Here, another Song of Ice and Fire fan, Dwight Vonder of the Sudbury Chapter, plays the part of the Great Bulgogi predicting the invasion of the city of the Three Ugly Sisters of Hamentashen.
If there's anything you'll take away from this book it's Mr. Martin proving the old adage "you can't go home again," because if you do the dwarf-raping, brain-sucking, intestine-eating, tentacle-wrapping
Legion of the Gritrilion Mobobos will get you, performing all the above actions upon your person as well as peeing in your bouillabaisse.  
These Gritrilion Mobobos that make their entrance near the end of the book may look benevolent at first glance but don't be fooled by their lustrous hair and circle of admiring baby heads. Beneath their robes are hidden their poisonous tentacles and they'd just as soon suck the brains from your skull as give you the time of day or babysit your family pet. Notice they have no compunction about using baby heads as footstools.

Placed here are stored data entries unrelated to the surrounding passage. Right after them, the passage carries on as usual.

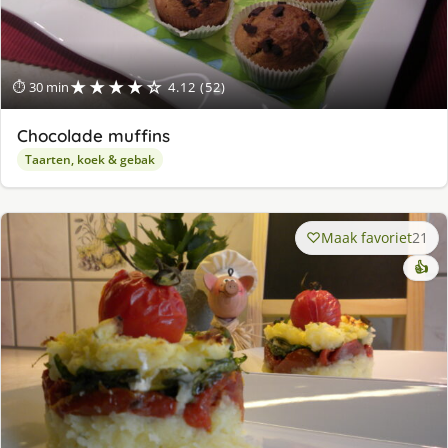
★★★★☆
⏱ 30 min
4.12 (52)
Chocolade muffins
Taarten, koek & gebak
Maak favoriet
21
👍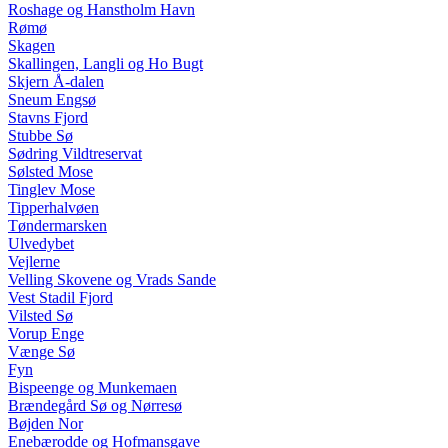
Roshage og Hanstholm Havn
Rømø
Skagen
Skallingen, Langli og Ho Bugt
Skjern Å-dalen
Sneum Engsø
Stavns Fjord
Stubbe Sø
Sødring Vildtreservat
Sølsted Mose
Tinglev Mose
Tipperhalvøen
Tøndermarsken
Ulvedybet
Vejlerne
Velling Skovene og Vrads Sande
Vest Stadil Fjord
Vilsted Sø
Vorup Enge
Vænge Sø
Fyn
Bispeenge og Munkemaen
Brændegård Sø og Nørresø
Bøjden Nor
Enebærodde og Hofmansgave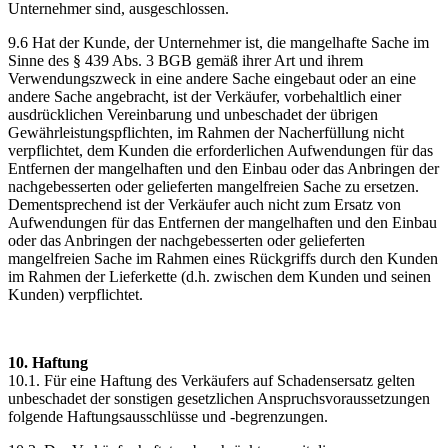
Unternehmer sind, ausgeschlossen.
9.6 Hat der Kunde, der Unternehmer ist, die mangelhafte Sache im
Sinne des § 439 Abs. 3 BGB gemäß ihrer Art und ihrem
Verwendungszweck in eine andere Sache eingebaut oder an eine
andere Sache angebracht, ist der Verkäufer, vorbehaltlich einer
ausdrücklichen Vereinbarung und unbeschadet der übrigen
Gewährleistungspflichten, im Rahmen der Nacherfüllung nicht
verpflichtet, dem Kunden die erforderlichen Aufwendungen für das
Entfernen der mangelhaften und den Einbau oder das Anbringen der
nachgebesserten oder gelieferten mangelfreien Sache zu ersetzen.
Dementsprechend ist der Verkäufer auch nicht zum Ersatz von
Aufwendungen für das Entfernen der mangelhaften und den Einbau
oder das Anbringen der nachgebesserten oder gelieferten
mangelfreien Sache im Rahmen eines Rückgriffs durch den Kunden
im Rahmen der Lieferkette (d.h. zwischen dem Kunden und seinen
Kunden) verpflichtet.
10. Haftung
10.1. Für eine Haftung des Verkäufers auf Schadensersatz gelten
unbeschadet der sonstigen gesetzlichen Anspruchsvoraussetzungen
folgende Haftungsausschlüsse und -begrenzungen.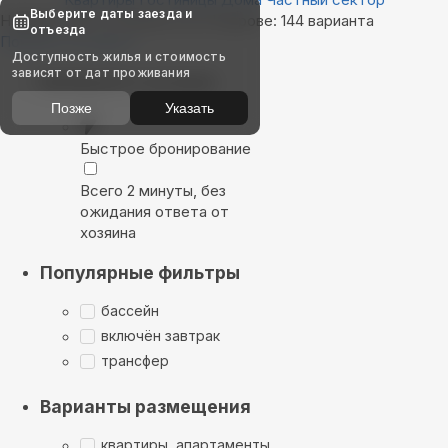
Выберите даты заезда и
Найдём, где остановиться в Коврове: 144 варианта
отъезда
Показать на карте
Доступность жилья и стоимость
зависят от дат проживания
Выбирайте лучшее
Позже
Указать
Быстрое бронирование
Всего 2 минуты, без
ожидания ответа от
хозяина
Популярные фильтры
бассейн
включён завтрак
трансфер
Варианты размещения
квартиры, апартаменты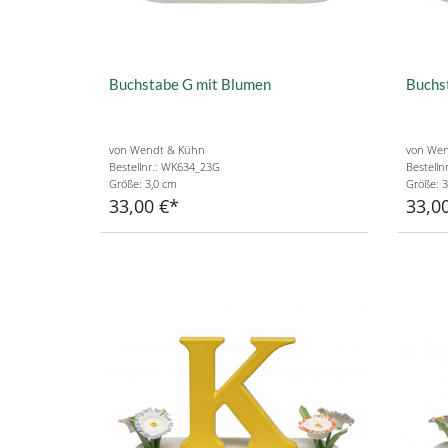
Buchstabe G mit Blumen
Buchs
von Wendt & Kühn
von Wen
Bestellnr.: WK634_23G
Bestelln
Größe: 3,0 cm
Größe: 3
33,00 €
33,0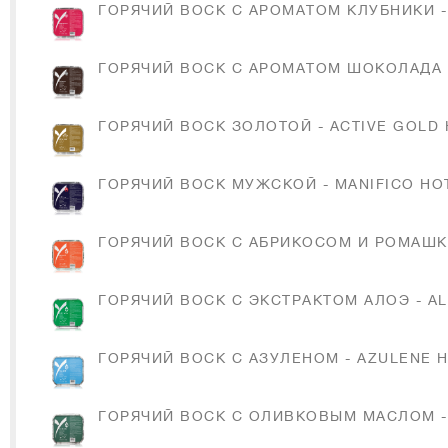
ГОРЯЧИЙ ВОСК С АРОМАТОМ КЛУБНИКИ -
ГОРЯЧИЙ ВОСК С АРОМАТОМ ШОКОЛАДА 
ГОРЯЧИЙ ВОСК ЗОЛОТОЙ - ACTIVE GOLD 
ГОРЯЧИЙ ВОСК МУЖСКОЙ - MANIFICO HO
ГОРЯЧИЙ ВОСК С АБРИКОСОМ И РОМАШКО
ГОРЯЧИЙ ВОСК С ЭКСТРАКТОМ АЛОЭ - A
ГОРЯЧИЙ ВОСК С АЗУЛЕНОМ - AZULENE 
ГОРЯЧИЙ ВОСК С ОЛИВКОВЫМ МАСЛОМ - 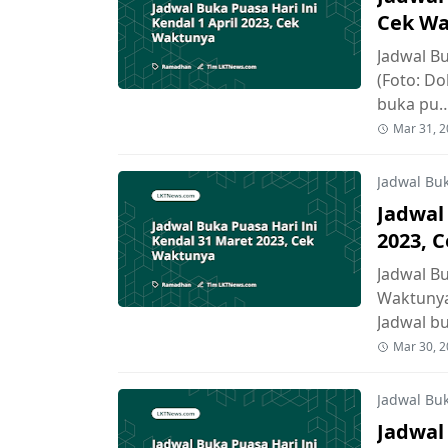
Cek W
Jadwal Bu
(Foto: D
buka pu
Mar 31, 
Jadwal Bu
Jadwal
2023, 
Jadwal Bu
Waktunya
Jadwal b
Mar 30, 
Jadwal Bu
Jadwal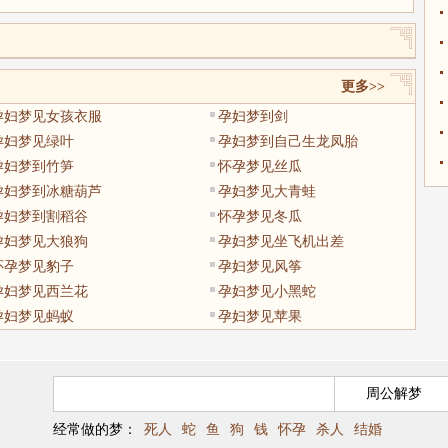
更多>>
孕妇梦见女孩衣服
孕妇梦到剑
孕妇梦见绿叶
孕妇梦到自己生龙凤胎
孕妇梦到竹笋
怀孕梦见丝瓜
孕妇梦到冰糖葫芦
孕妇梦见大青蛙
孕妇梦到割稻谷
怀孕梦见冬瓜
孕妇梦见大狼狗
孕妇梦见坐飞机出差
怀孕梦见豹子
孕妇梦见风筝
孕妇梦见西兰花
孕妇梦见小黑蛇
孕妇梦见蚂蚁
孕妇梦见苹果
经常做的梦：
死人
蛇
鱼
狗
钱
怀孕
杀人
结婚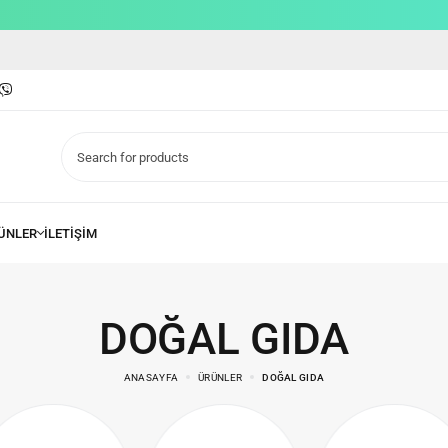
DOĞAL GIDA
ANASAYFA
ÜRÜNLER
DOĞAL GIDA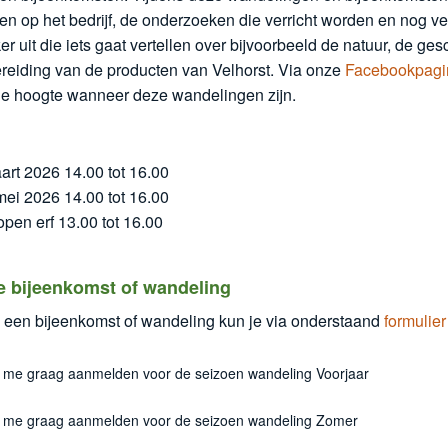
n op het bedrijf, de onderzoeken die verricht worden en nog v
r uit die iets gaat vertellen over bijvoorbeeld de natuur, de ge
ereiding van de producten van Velhorst. Via onze
Facebookpagi
p de hoogte wanneer deze wandelingen zijn.
art 2026 14.00 tot 16.00
mei 2026 14.00 tot 16.00
open erf 13.00 tot 16.00
e bijeenkomst of wandeling
een bijeenkomst of wandeling kun je via onderstaand
formulier
nmelden voor de seizoen wandeling Voorjaar
il me graag aanmelden voor de seizoen wandeling Voorjaar
nmelden voor de seizoen wandeling Zomer
il me graag aanmelden voor de seizoen wandeling Zomer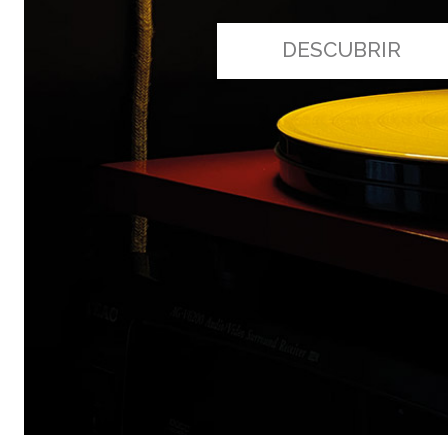
DESCUBRIR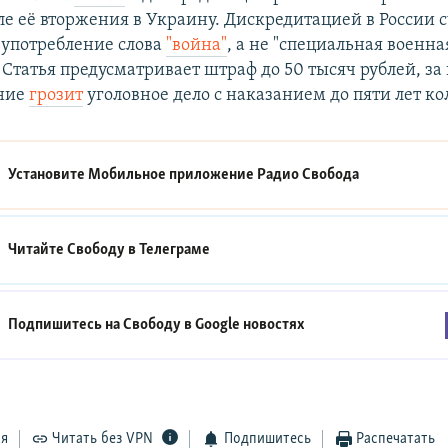
ле её вторжения в Украину. Дискредитацией в России с
 употребление слова
"война"
, а не "специальная военна
 Статья предусматривает штраф до 50 тысяч рублей, за
ние
грозит
уголовное дело с наказанием до пяти лет ко
Установите Мобильное приложение
Радио Свобода
Читайте Свободу в
Телеграме
Подпишитесь на Свободу в
Google новостях
ся
Читать без VPN
Подпишитесь
Распечатать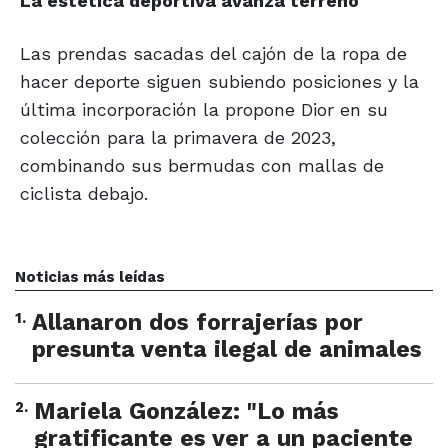
La estética deportiva avanza terreno
Las prendas sacadas del cajón de la ropa de
hacer deporte siguen subiendo posiciones y la
última incorporación la propone Dior en su
colección para la primavera de 2023,
combinando sus bermudas con mallas de
ciclista debajo.
Noticias más leídas
1
.
Allanaron dos forrajerías por
presunta venta ilegal de animales
2
.
Mariela González: "Lo más
gratificante es ver a un paciente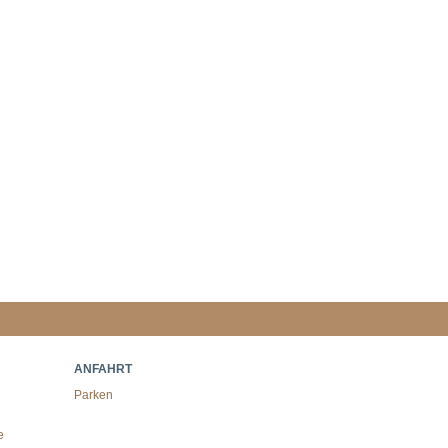
ANFAHRT
Parken
e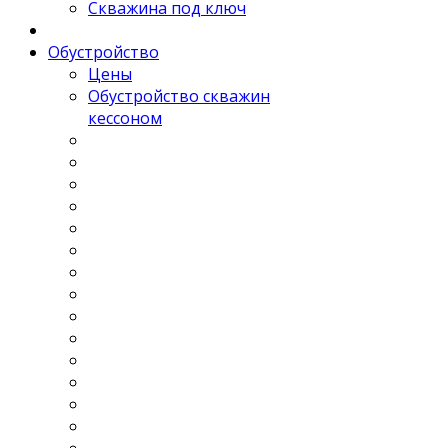
Скважина под ключ
Обустройство
Цены
Обустройство скважин
кессоном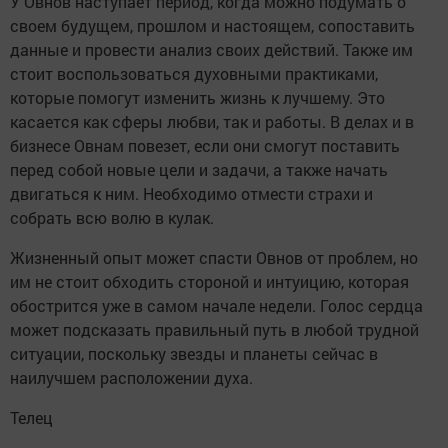
У Овнов наступает период, когда можно подумать о
своем будущем, прошлом и настоящем, сопоставить
данные и провести анализ своих действий. Также им
стоит воспользоваться духовными практиками,
которые помогут изменить жизнь к лучшему. Это
касается как сферы любви, так и работы. В делах и в
бизнесе Овнам повезет, если они смогут поставить
перед собой новые цели и задачи, а также начать
двигаться к ним. Необходимо отмести страхи и
собрать всю волю в кулак.
Жизненный опыт может спасти Овнов от проблем, но
им не стоит обходить стороной и интуицию, которая
обострится уже в самом начале недели. Голос сердца
может подсказать правильный путь в любой трудной
ситуации, поскольку звезды и планеты сейчас в
наилучшем расположении духа.
Телец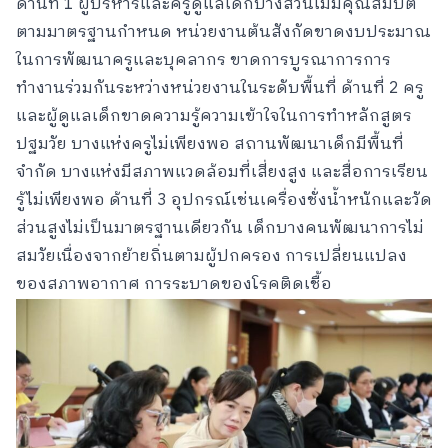
ด้านที่ 1 ผู้บริหารและครูดูแลเด็กบางส่วนไม่มีคุณสมบัติ
ตามมาตรฐานกำหนด หน่วยงานต้นสังกัดขาดงบประมาณ
ในการพัฒนาครูและบุคลากร ขาดการบูรณาการการ
ทำงานร่วมกันระหว่างหน่วยงานในระดับพื้นที่ ด้านที่ 2 ครู
และผู้ดูแลเด็กขาดความรู้ความเข้าใจในการทำหลักสูตร
ปฐมวัย บางแห่งครูไม่เพียงพอ สถานพัฒนาเด็กมีพื้นที่
จำกัด บางแห่งมีสภาพแวดล้อมที่เสี่ยงสูง และสื่อการเรียน
รู้ไม่เพียงพอ ด้านที่ 3 อุปกรณ์เช่นเครื่องชั่งน้ำหนักและวัด
ส่วนสูงไม่เป็นมาตรฐานเดียวกัน เด็กบางคนพัฒนาการไม่
สมวัยเนื่องจากย้ายถิ่นตามผู้ปกครอง การเปลี่ยนแปลง
ของสภาพอากาศ การระบาดของโรคติดเชื้อ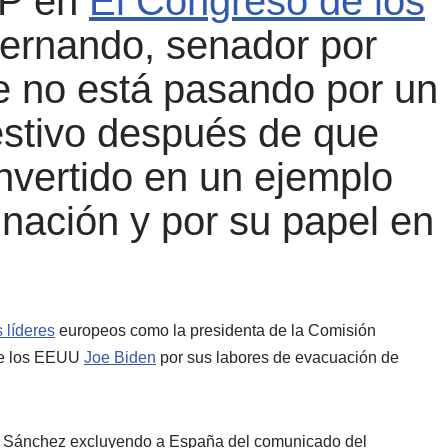
PP en
El Congreso de los
ernando, senador por
e no está pasando por un
stivo después de que
vertido en un ejemplo
unación y por su papel en
 líderes
europeos como la presidenta de la Comisión
 de los EEUU
Joe Biden
por sus labores de evacuación de
o Sánchez excluyendo a España del comunicado del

All I can say is this book is almost Falstaffian in its Caesarian ways and by Caesarian I don't mean the salad or the emergency birthing procedure but more along the Ides of March, but in this case, closer to the gales of November when the great north wind blows across Lake Superior and the barking of wayward sea otters drives mariners mad with fear and desire. Et tu, Mr. Martin, et tu.